Diesbezüglich heißt es in einem aktuellen Tagesspiegel-Artikel zu Wochenbeginn (Bezahlschranke):
“Lieferando, Flink, Bolt, Uber: Wie prekär sind die Arbeitsbedingungen wirklich? Das Projekt Fairwork hat die Arbeitsbedingungen von Plattformanbietern unter die Lupe genommen. Es ist von Ausbeutung, ausbleibender sozialer Absicherung und fehlenden Arbeitsverträgen die Rede.”
Durchgeführte “Rankings” zum Thema der Arbeitsbedingungen in dem anstrengenden Beruf ergaben:
“Die Rankings zeigen, dass viele Plattformarbeiter weiterhin mit prekären Arbeitsbedingungen konfrontiert sind und keine soziale Absicherung haben.

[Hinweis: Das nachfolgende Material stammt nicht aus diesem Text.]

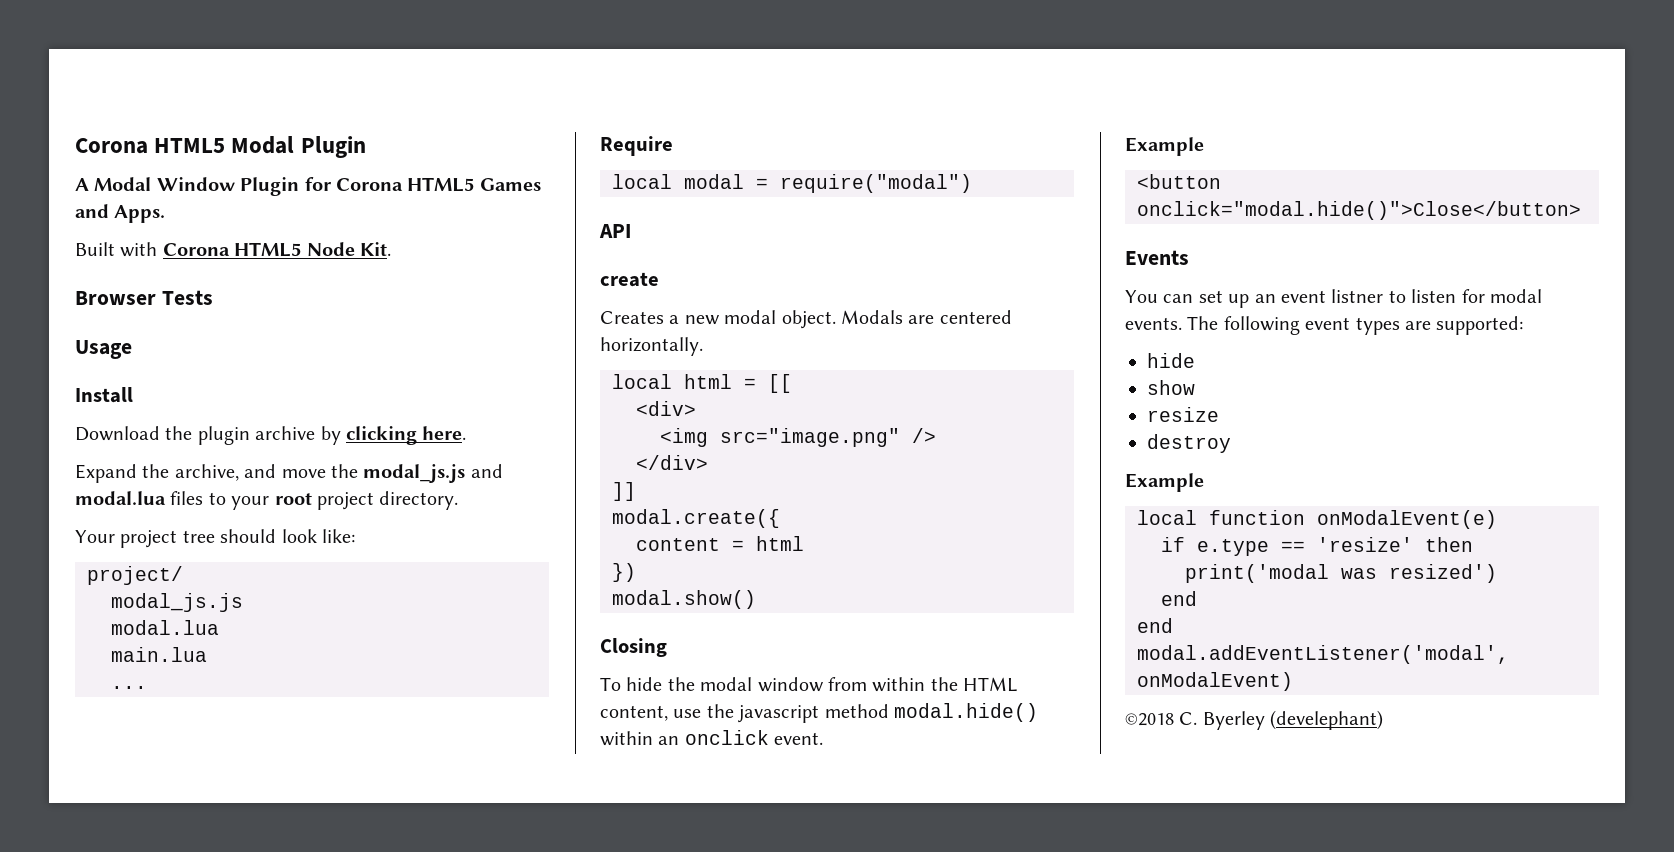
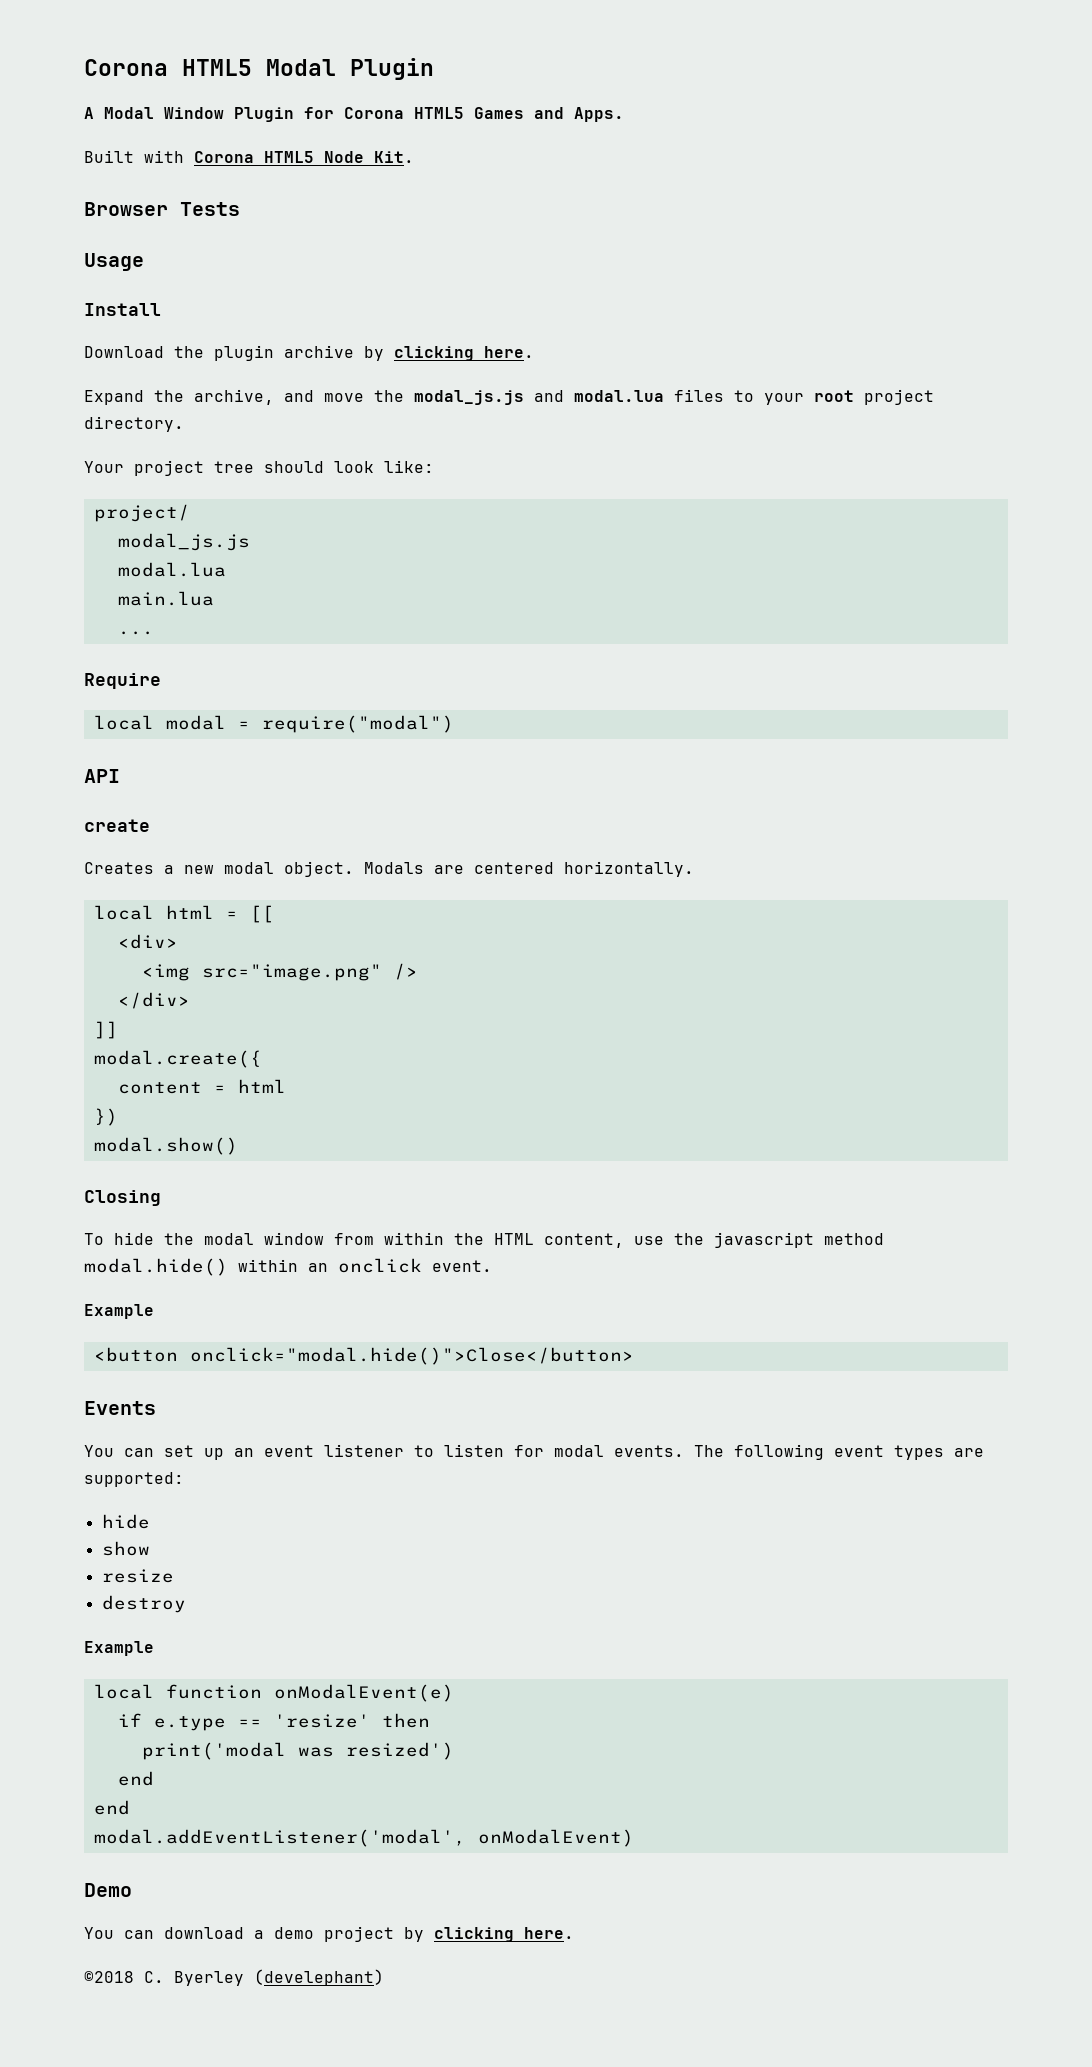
[1331,289,1384,303] listner -> [324,1444,404,1457] listener
(1293, 681) none -> [84,1883,132,1897] [84,1926,574,1942] // Demo // You can download a demo project by clicking here.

Von zehn möglichen Punkten, die nur den Mindeststandard von fairer Arbeit aufzeigen, bescheinigt Fairwork dem Lieferdienst Lieferando nur vier Punkte, Flink nur drei und Helpling nur einen Punkt.”
Der Titel einer themenbezogenen SWR-Dokumentation aus dem Jahr 2023 lautet: “Liefer-Sklaven“. Ein Ex-Angestellter, der in der Lieferando-Hauptzentrale tätig war, berichtet in der Dokumentation “von umfangreichen und illegalen Überwachungsmaßnahmen”. Sowohl bei Lieferando als auch bei dem Konkurrenzunternehmen Wolt kritisieren die Doku-Macher, dass “die Fahrer:innen für ihren körperlich anstrengenden Job nur schlecht entlohnt würden”. Nur durch Zusatzfahrten erhaltende Boni-Zahlungen wären die Mitarbeiter “imstande, mehr als den grundlegenden Mindestlohn zu verdienen”.
In Hamburg hatte die zuständige Gewerkschaft die Arbeitnehmer in der vergangenen Woche zu einem 36-stündigen Warnstreik aufgerufen. Es sei der Auftakt zu weiteren Arbeitsniederlegungen in ganz Deutschland, so Angaben der Gewerkschaft Nahrung-Genuss-Gaststätten (NGG).